Je ne comprends pas le poète qui frémit de percer « les portes d’ivoire ou de corne » qui séparent le dormeur du « monde invisible » (Nerval). J’adore, au contraire, m’abandonner aux bras pneumatiques du sommeil, porter cette vague qui me porte, me sentir pénétrante et pénétrée, féminine-masculine, couple parfait parce que jamais en paix, éternelle poursuite, heureuse échappée, discordance insoluble, le somme comme un des beaux arts.
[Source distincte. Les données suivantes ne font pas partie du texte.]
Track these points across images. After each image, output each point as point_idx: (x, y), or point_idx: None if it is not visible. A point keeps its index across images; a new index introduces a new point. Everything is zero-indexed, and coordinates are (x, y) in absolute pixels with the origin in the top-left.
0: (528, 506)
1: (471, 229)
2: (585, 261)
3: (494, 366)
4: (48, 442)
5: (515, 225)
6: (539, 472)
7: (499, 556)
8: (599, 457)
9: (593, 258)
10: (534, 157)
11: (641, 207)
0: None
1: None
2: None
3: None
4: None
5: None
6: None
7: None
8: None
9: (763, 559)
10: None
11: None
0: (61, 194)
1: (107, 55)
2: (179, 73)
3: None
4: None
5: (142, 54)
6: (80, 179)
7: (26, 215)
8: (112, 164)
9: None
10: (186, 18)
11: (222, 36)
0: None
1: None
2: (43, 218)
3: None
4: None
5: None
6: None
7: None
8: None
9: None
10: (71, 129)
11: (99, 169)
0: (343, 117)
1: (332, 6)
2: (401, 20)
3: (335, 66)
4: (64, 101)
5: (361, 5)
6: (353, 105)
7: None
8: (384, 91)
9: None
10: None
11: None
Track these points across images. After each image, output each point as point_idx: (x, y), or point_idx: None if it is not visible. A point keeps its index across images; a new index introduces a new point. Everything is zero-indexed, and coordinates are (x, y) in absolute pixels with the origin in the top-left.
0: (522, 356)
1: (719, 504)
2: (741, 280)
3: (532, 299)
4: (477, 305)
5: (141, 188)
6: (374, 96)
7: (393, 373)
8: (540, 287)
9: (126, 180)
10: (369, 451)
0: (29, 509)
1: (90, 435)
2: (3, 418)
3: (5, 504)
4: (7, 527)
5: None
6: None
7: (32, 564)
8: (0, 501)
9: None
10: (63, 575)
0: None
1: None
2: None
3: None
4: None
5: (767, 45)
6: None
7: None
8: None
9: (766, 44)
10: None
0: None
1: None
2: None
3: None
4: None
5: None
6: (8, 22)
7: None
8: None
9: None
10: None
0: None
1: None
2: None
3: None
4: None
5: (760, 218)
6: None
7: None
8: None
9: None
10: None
De ma nuit profonde je distingue le sommeil lucide, car la plongée sous-marine qui m’annule s’éclaire progressivement d’une veilleuse qui en suit les noires pulsations. Je la compose et recompose dans le sommeil paradoxal des rêves : je résous le problème de math insoluble la veille ; je mets en scène l’angoisse qui m’étranglaient hier ; je trouve le mot et la formule qui séchaient sur la page blanche d’un texte, d’un roman, d’un essai ; je pétris des coulées de pensées en brusque « concept » qui me fait rire de malice avant de me poser, demain, en sérieuse théoricienne. Immergés dans la soupe primordiale, fœtus originel et insécable androgyne, mon sommeil et ses rêves m’ont toujours apparu comme des portails d’éveil : comme l’œuvre continue de l’existence adossée à ses incommensurables mémoires, comme le creuset alchimique de toute création.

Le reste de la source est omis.